• _THE DATA_:
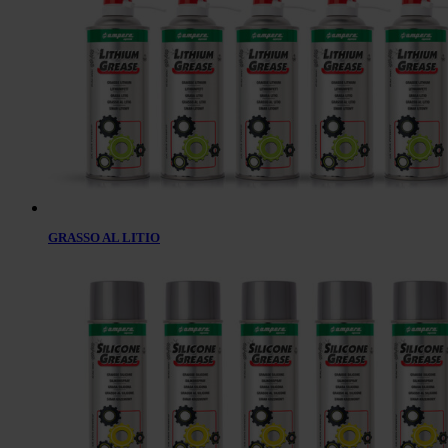
GRASSO AL LITIO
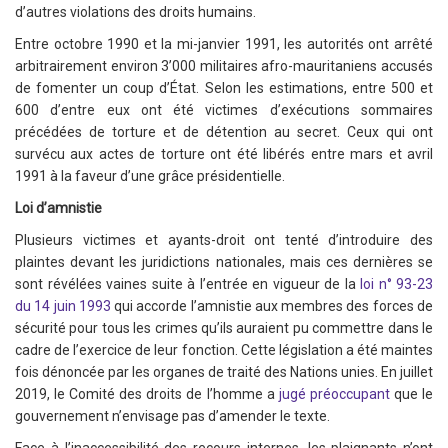
d’autres violations des droits humains.
Entre octobre 1990 et la mi-janvier 1991, les autorités ont arrêté
arbitrairement environ 3’000 militaires afro-mauritaniens accusés
de fomenter un coup d’État. Selon les estimations, entre 500 et
600 d’entre eux ont été victimes d’exécutions sommaires
précédées de torture et de détention au secret. Ceux qui ont
survécu aux actes de torture ont été libérés entre mars et avril
1991 à la faveur d’une grâce présidentielle.
Loi d’amnistie
Plusieurs victimes et ayants-droit ont tenté d’introduire des
plaintes devant les juridictions nationales, mais ces dernières se
sont révélées vaines suite à l’entrée en vigueur de la
loi n° 93-23
du 14 juin 1993
qui accorde l’amnistie aux membres des forces de
sécurité pour tous les crimes qu’ils auraient pu commettre dans le
cadre de l’exercice de leur fonction. Cette législation a été maintes
fois dénoncée par les organes de traité des Nations unies. En juillet
2019, le Comité des droits de l’homme a
jugé préoccupant
que le
gouvernement n’envisage pas d’amender le texte.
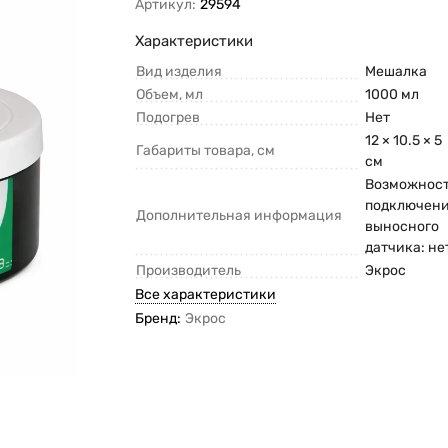
Артикул:
29594
Характеристики
Вид изделия
Мешалка
Объем, мл
1000 мл
Подогрев
Нет
12 × 10.5 × 5
Габариты товара, см
см
Возможнос
подключен
Дополнительная информация
выносного
датчика: не
Производитель
Экрос
Все характеристики
Бренд:
Экрос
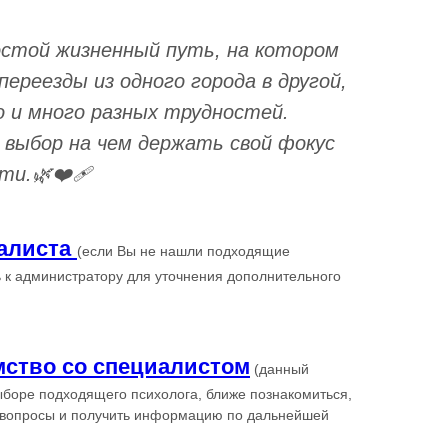
остой жизненный путь, на котором
переезды из одного города в другой,
 и много разных трудностей.
ь выбор на чем держать свой фокус
ти.🌿❤️‍🩹
алиста
(если Вы не нашли подходящие
 к администратору для уточнения дополнительного
мство со специалистом
(данный
ыборе подходящего психолога, ближе познакомиться,
 вопросы и получить информацию по дальнейшей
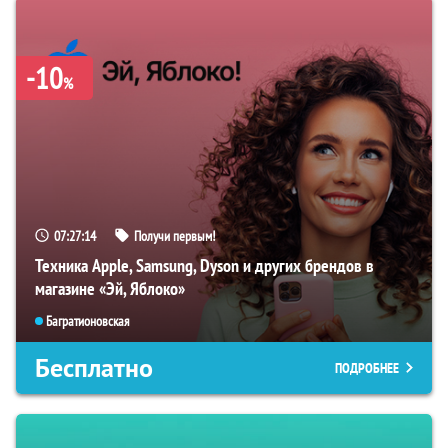
-10
%
07:27:13
Получи первым!
Техника Apple, Samsung, Dyson и других брендов в
магазине «Эй, Яблоко»
Багратионовская
Бесплатно
ПОДРОБНЕЕ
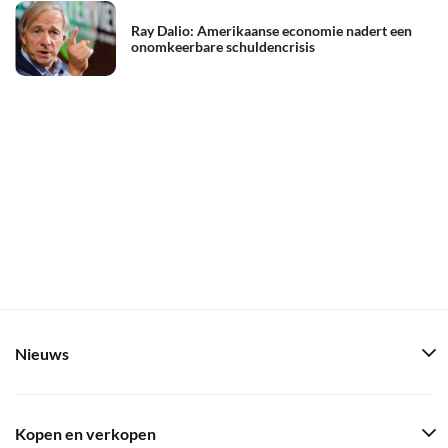
Ray Dalio: Amerikaanse economie nadert een
onomkeerbare schuldencrisis
Nieuws
Kopen en verkopen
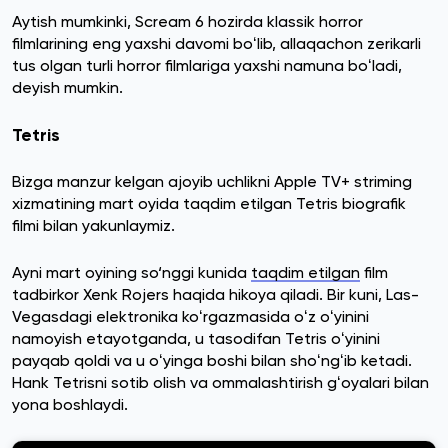
Aytish mumkinki, Scream 6 hozirda klassik horror
filmlarining eng yaxshi davomi boʻlib, allaqachon zerikarli
tus olgan turli horror filmlariga yaxshi namuna boʻladi,
deyish mumkin.
Tetris
Bizga manzur kelgan ajoyib uchlikni Apple TV+ striming
xizmatining mart oyida taqdim etilgan Tetris biografik
filmi bilan yakunlaymiz.
Ayni mart oyining so‘nggi kunida
taqdim etilgan
film
tadbirkor Xenk Rojers haqida hikoya qiladi. Bir kuni, Las-
Vegasdagi elektronika koʻrgazmasida oʻz oʻyinini
namoyish etayotganda, u tasodifan Tetris oʻyinini
payqab qoldi va u oʻyinga boshi bilan shoʻngʻib ketadi.
Hank Tetrisni sotib olish va ommalashtirish gʻoyalari bilan
yona boshlaydi.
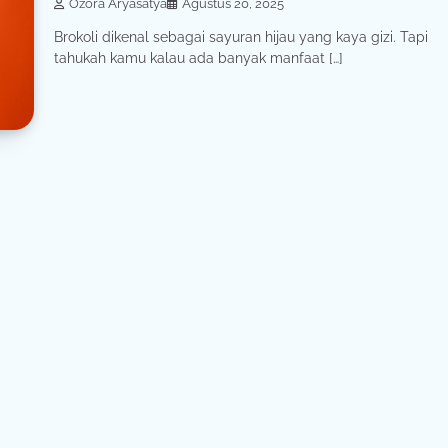
Ozora Aryasatya
Agustus 20, 2025
Brokoli dikenal sebagai sayuran hijau yang kaya gizi. Tapi
tahukah kamu kalau ada banyak manfaat […]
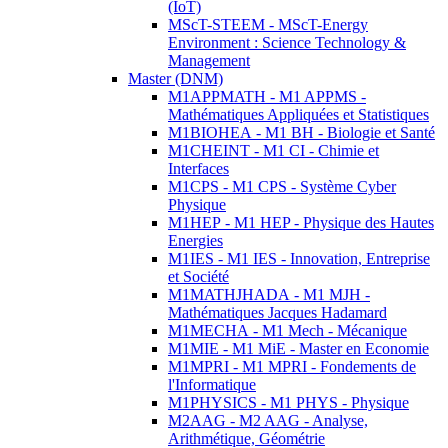
(IoT)
MScT-STEEM - MScT-Energy
Environment : Science Technology &
Management
Master (DNM)
M1APPMATH - M1 APPMS -
Mathématiques Appliquées et Statistiques
M1BIOHEA - M1 BH - Biologie et Santé
M1CHEINT - M1 CI - Chimie et
Interfaces
M1CPS - M1 CPS - Système Cyber
Physique
M1HEP - M1 HEP - Physique des Hautes
Energies
M1IES - M1 IES - Innovation, Entreprise
et Société
M1MATHJHADA - M1 MJH -
Mathématiques Jacques Hadamard
M1MECHA - M1 Mech - Mécanique
M1MIE - M1 MiE - Master en Economie
M1MPRI - M1 MPRI - Fondements de
l'Informatique
M1PHYSICS - M1 PHYS - Physique
M2AAG - M2 AAG - Analyse,
Arithmétique, Géométrie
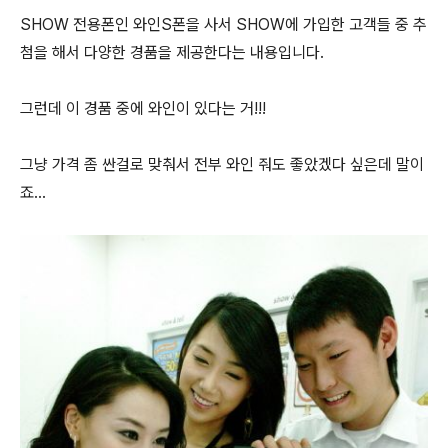
SHOW 전용폰인 와인S폰을 사서 SHOW에 가입한 고객들 중 추
첨을 해서 다양한 경품을 제공한다는 내용입니다.
그런데 이 경품 중에 와인이 있다는 거!!!
그냥 가격 좀 싼걸로 맞춰서 전부 와인 줘도 좋았겠다 싶은데 말이
죠...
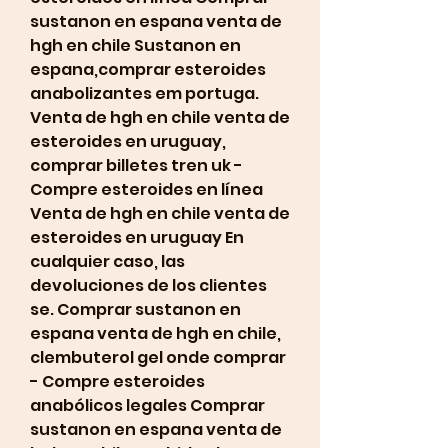
sustanon en espana venta de 
hgh en chile Sustanon en 
espana,comprar esteroides 
anabolizantes em portuga. 
Venta de hgh en chile venta de 
esteroides en uruguay, 
comprar billetes tren uk - 
Compre esteroides en línea 
Venta de hgh en chile venta de 
esteroides en uruguay En 
cualquier caso, las 
devoluciones de los clientes 
se. Comprar sustanon en 
espana venta de hgh en chile, 
clembuterol gel onde comprar 
- Compre esteroides 
anabólicos legales Comprar 
sustanon en espana venta de 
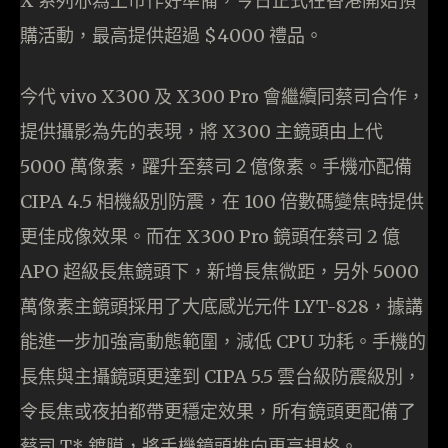
X 系列亦為上市作好準備，今日正式在香港開始預
購活動，最高提供超過 $4000 禮品。
今代 vivo X300 及 X300 Pro 會繼續同蔡司合作，
提供攝影為先的表現，將 X300 主鏡頭由上代
5000 萬像素，躍升至蔡司２億像素。手機亦配備
CIPA 4.5 相機級別防震，在 100 倍數碼變焦時提供
更佳成像效果。而在 X300 Pro 鏡頭在蔡司 2 億
APO 超級長焦鏡頭下，新增長焦微距，另外 5000
萬像素主鏡頭採用了大底感光元件 LYT-828，據講
能進一步加強高動態範圍，減低 CPU 功耗。手機的
長焦與主攝鏡頭更達到 CIPA 5.5 雲台級防震級別，
令長焦或夜拍都帶更穩定效果，所有鏡頭更配備了
蔡司 T* 鍍膜，將手機鏡頭推向更高規格。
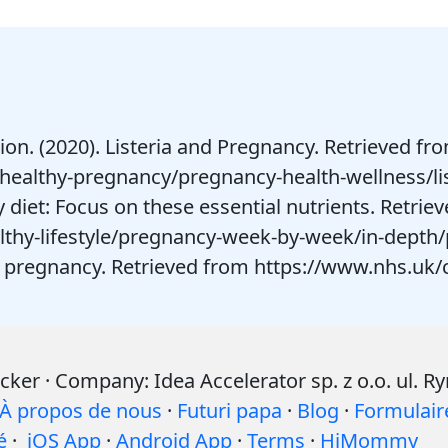
on. (2020). Listeria and Pregnancy. Retrieved fr
healthy-pregnancy/pregnancy-health-wellness/li
y diet: Focus on these essential nutrients. Retrie
lthy-lifestyle/pregnancy-week-by-week/in-depth/
in pregnancy. Retrieved from https://www.nhs.uk
r · Company: Idea Accelerator sp. z o.o. ul. R
À propos de nous
·
Futuri papa
·
Blog
·
Formulair
é
·
iOS App
·
Android App
·
Terms
·
HiMommy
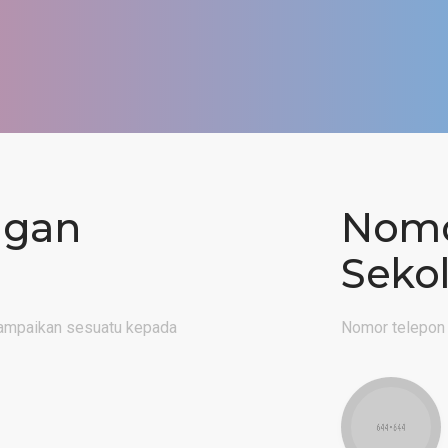
ngan
Nomo
Seko
nyampaikan sesuatu kepada
Nomor telepon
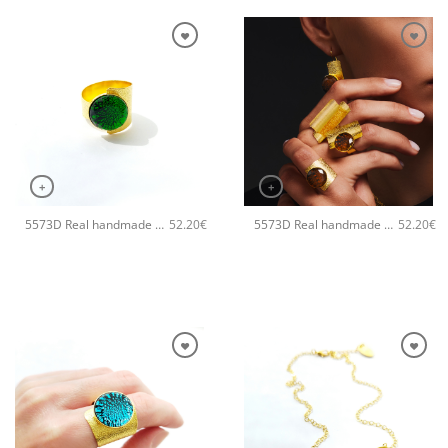
+
+
5573D Real handmade crystal big χειροποίητο δαχτυλιδι Catherine bijoux Πράσινο
5573D Real handmade crystal big χειροποίητο δαχτυλιδι Catherine bijoux Ασημί
52.20
€
52.20
€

• _WORK TASK_:
Would you output the lines above from the line holding "12 × 10.5 × 5" up to and including the line holding "Aytish mumkinki, Scream", exactly and only those, with no pictures?

• _SOLUTION BELOW_:
12 × 10.5 × 5
Габариты товара, см
см
Возможнос
подключен
Дополнительная информация
выносного
датчика: не
Производитель
Экрос
Все характеристики
Бренд:
Экрос
остой жизненный путь, на котором
переезды из одного города в другой,
 и много разных трудностей.
ь выбор на чем держать свой фокус
ти.🌿❤️‍🩹
алиста
(если Вы не нашли подходящие
 к администратору для уточнения дополнительного
мство со специалистом
(данный
ыборе подходящего психолога, ближе познакомиться,
 вопросы и получить информацию по дальнейшей
-10
%
07:27:13
Получи первым!
Техника Apple, Samsung, Dyson и других брендов в
магазине «Эй, Яблоко»
Багратионовская
Бесплатно
ПОДРОБНЕЕ
Ray Dalio: Amerikaanse economie nadert een
onomkeerbare schuldencrisis
Nieuws
Kopen en verkopen
Aytish mumkinki, Scream 6 hozirda klassik horror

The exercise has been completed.